If the retail butchers are to be believed, the cow is a calf until there is no more room on her horn for rings. She seldom lives to be too old to be carved up with a buzz-saw and a cold-chisel and sold as veal.

After she has passed her time of usefulness in the dairy; when she has forgotten how to give four quarts of milk per diem and then kick it over the dewy-lipped maid who has carefully culled it from the maternal fount, the thrifty farmer drives her upon the railway track, wrecks a train with her, then sues the company for $150 damages. Of course the company kicks worse than ever the cow did, but the farmer secures an intelligent jury of brother agriculturalists and the soulless corporation has to come to taw.

Her consort is less brilliant and more impulsive. He has a surly, unsocial disposition and uncertain temper, but can be very polite when he chooses. He has been known to neglect his regular business to assist an embarrassed young man over a rail fence, or entertain a party of picnickers from the city. He has a natural antipathy for red flags, and will cross a forty-acre field to make a mop rag of one and rub its bearer’s nose in the mud–an example that might be advantageously followed by the Chicago authorities.
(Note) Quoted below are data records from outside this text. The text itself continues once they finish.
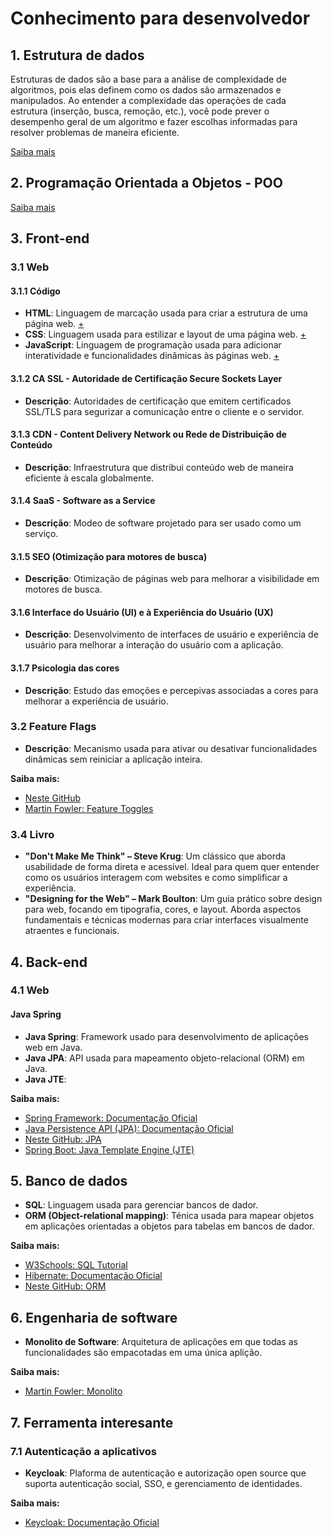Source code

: # Conhecimento para desenvolvedor

## 1. Estrutura de dados
Estruturas de dados são a base para a análise de complexidade de algoritmos, pois elas definem como os dados são armazenados e manipulados. Ao entender a complexidade das operações de cada estrutura (inserção, busca, remoção, etc.), você pode prever o desempenho geral de um algoritmo e fazer escolhas informadas para resolver problemas de maneira eficiente.

[Saiba mais](https://github.com/JandersonMota/estrutura-de-dados)

## 2. Programação Orientada a Objetos - POO
[Saiba mais](https://github.com/JandersonMota/programacao-orientada-objetos)

## 3. Front-end

### 3.1 Web

#### 3.1.1 Código
- **HTML**: Linguagem de marcação usada para criar a estrutura de uma página web. [+](https://github.com/JandersonMota/ifba-oficina-html_css)
- **CSS**: Linguagem usada para estilizar e layout de uma página web. [+](https://github.com/JandersonMota/ifba-oficina-html_css/tree/main/Formatar%20CSS)
- **JavaScript**: Linguagem de programação usada para adicionar interatividade e funcionalidades dinâmicas às páginas web. [+](https://github.com/JandersonMota/estudando-javascript)

#### 3.1.2 CA SSL - Autoridade de Certificação Secure Sockets Layer
- **Descrição**: Autoridades de certificação que emitem certificados SSL/TLS para segurizar a comunicação entre o cliente e o servidor.

#### 3.1.3 CDN - Content Delivery Network ou Rede de Distribuição de Conteúdo
- **Descrição**: Infraestrutura que distribui conteúdo web de maneira eficiente à escala globalmente.

#### 3.1.4 SaaS - Software as a Service
- **Descrição**: Modeo de software projetado para ser usado como um serviço.

#### 3.1.5 SEO (Otimização para motores de busca)
- **Descrição**: Otimização de páginas web para melhorar a visibilidade em motores de busca.

#### 3.1.6 Interface do Usuário (UI) e à Experiência do Usuário (UX)
- **Descrição**: Desenvolvimento de interfaces de usuário e experiência de usuário para melhorar a interação do usuário com a aplicação.

#### 3.1.7 Psicologia das cores
- **Descrição**: Estudo das emoções e percepivas associadas a cores para melhorar a experiência de usuário.

### 3.2 Feature Flags
- **Descrição**: Mecanismo usada para ativar ou desativar funcionalidades dinâmicas sem reiniciar a aplicação inteira.

**Saiba mais:**
- [Neste GitHub](https://github.com/JandersonMota/desenvolvedor/tree/main/front-end)
- [Martin Fowler: Feature Toggles](https://martinfowler.com/articles/feature-toggles.html)

### 3.4 Livro
- **"Don't Make Me Think" – Steve Krug**:
  Um clássico que aborda usabilidade de forma direta e acessível. Ideal para quem quer entender como os usuários interagem com websites e como simplificar a experiência.
- **"Designing for the Web" – Mark Boulton**:
  Um guia prático sobre design para web, focando em tipografia, cores, e layout. Aborda aspectos fundamentais e técnicas modernas para criar interfaces visualmente atraentes e funcionais.

## 4. Back-end

### 4.1 Web

#### Java Spring
- **Java Spring**: Framework usado para desenvolvimento de aplicações web em Java.
- **Java JPA**: API usada para mapeamento objeto-relacional (ORM) em Java.
- **Java JTE**:

**Saiba mais:**
- [Spring Framework: Documentação Oficial](https://spring.io/projects/spring-framework)
- [Java Persistence API (JPA): Documentação Oficial](https://javaee.github.io/javaee-spec/jpa)
- [Neste GitHub: JPA](https://github.com/JandersonMota/desenvolvedor/blob/main/back-end/README.md)
- [Spring Boot: Java Template Engine (JTE)](https://foojay.io/today/spring-boot-java-template-engine-jte/)

## 5. Banco de dados
- **SQL**: Linguagem usada para gerenciar bancos de dador.
- **ORM (Object-relational mapping)**: Ténica usada para mapear objetos em aplicações orientadas a objetos para tabelas em bancos de dador.

**Saiba mais:**
- [W3Schools: SQL Tutorial](https://www.w3schools.com/sql/)
- [Hibernate: Documentação Oficial](https://hibernate.org/documentaion.html)
- [Neste GitHub: ORM](https://github.com/JandersonMota/desenvolvedor/tree/main/banco-de-dados)

## 6. Engenharia de software
- **Monolito de Software**: Arquitetura de aplicações em que todas as funcionalidades são empacotadas em uma única aplição.

**Saiba mais:**
- [Martin Fowler: Monolito](https://martinfowler.com/bliogs/anatomy-of-monolith.html)

## 7. Ferramenta interesante

### 7.1 Autenticação a aplicativos
- **Keycloak**: Plaforma de autenticação e autorização open source que suporta autenticação social, SSO, e gerenciamento de identidades.

**Saiba mais:**
- [Keycloak: Documentação Oficial](https://www.keycloak.org/)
The calf is one of the most interesting studies in the science of natural history. In its earliest youth it wears long wobbly legs and an expression of angelic innocence; but before it is a week old it knows more than some men who have been honored with high offices and expensive funerals. The calf will eat anything it can swallow, and what it can’t get through its neck it will chew and suck the juice. Tablecloths, hickory shirts, store pants, lace curtains, socks, in fact the entire range of articles familiar to the laundry are tid-bits to the calf. A calf that has any ambition to distinguish himself will leave the maternal udder any time to chew one leg off a new pair of “boughten” pantaloons or absorb the flowing narrative of a “biled” shirt. The calf learns bad habits as readily as an Indian, and the man who did not have a youthful masculine bovine for partner in his boyish deviltry looks back upon a barren and uneventful youth.